I am trying to find the torsion of the ring $R= \mathbb Z ^{2 \times 2}$ seen as an $R-$ left module. So I want to see for which matrices $B$, there exists $A \neq 0$ such that $AB=0$. So if $B=\begin{pmatrix} a & b \\ c & d \\ \end{pmatrix}$, then I want to find $A=\begin{pmatrix} x & y \\ z & w \\ \end{pmatrix}$ with $$\begin{pmatrix} x & y \\ z & w \\ \end{pmatrix}\begin{pmatrix} a & b \\ c & d \\ \end{pmatrix}=\begin{pmatrix} 0 & 0 \\ 0 & 0 \\ \end{pmatrix}$$
From this condition I get these equations:
$$ax+cy=0$$$$bx+dy=0$$$$az+cw=0$$$$bz+dw=0$$
If $B$ is an invertible matrix in $R$, then it is clear that $B$ is not in the torsion. This led me to think that the torsion may be the set of non invertible matrices, or at least is contained in it. I've tried to find the invertible matrices in this ring but I got stuck.
Any suggestions would be appreciated.
It's easier to find the right zero divisors, transposition will give the left zero divisors.
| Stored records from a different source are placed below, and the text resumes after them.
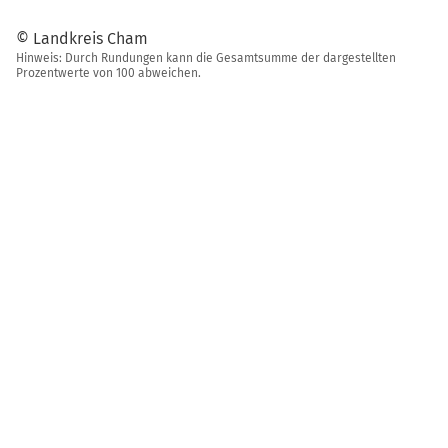
© Landkreis Cham
Hinweis: Durch Rundungen kann die Gesamtsumme der dargestellten
Prozentwerte von 100 abweichen.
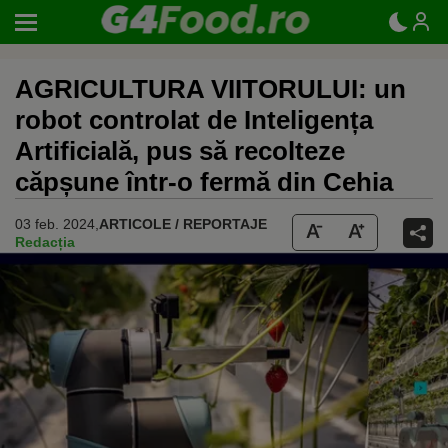
AGRICULTURA VIITORULUI: un
robot controlat de Inteligența
Artificială, pus să recolteze
căpșune într-o fermă din Cehia
03 feb. 2024,
ARTICOLE / REPORTAJE
Redacția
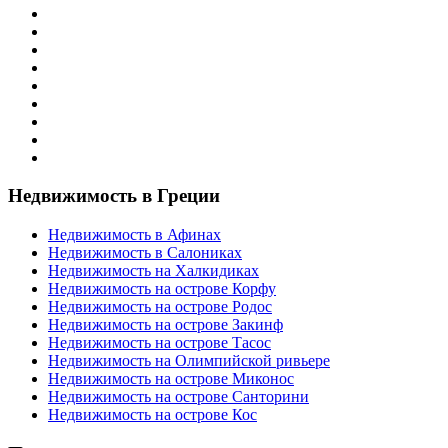
Недвижимость в Греции
Недвижимость в Афинах
Недвижимость в Салониках
Недвижимость на Халкидиках
Недвижимость на острове Корфу
Недвижимость на острове Родос
Недвижимость на острове Закинф
Недвижимость на острове Тасос
Недвижимость на Олимпийской ривьере
Недвижимость на острове Миконос
Недвижимость на острове Санторини
Недвижимость на острове Кос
If $A=\left[\begin{smallmatrix}a&\smash{b}\\c&d\end{smallmatrix}\right]$ is a left zero divisor, then there is a vector $v=\left[\begin{smallmatrix}x\\y\end{smallmatrix}\right]\ne0$ such that $Av=0$ and conversely, because we can use the matrix having $v$ on both columns.
In particular, the rank of $A$ (as a matrix in $\mathbb{Q}^{2\times2}$) must be $<2$. Conversely, if $A$ has rank $<2$, we can find $v\ne0$ with rational coefficients such that $Av=0$. But upon multiplying $v$ by a common multiple of the denominators of the coefficients, we get a vector with integer coefficients and the same property.
So a matrix is a left zero divisor if and only if its rank is $<2$, that is, its determinant is $0$. Since transposition doesn't change the determinant, we have also characterized the right zero divisors.
Note that this set is properly contained in the set of noninvertible matrices: a matrix can have rank $2$ but be noninvertible in $\mathbb{Z}^{2\times2}$.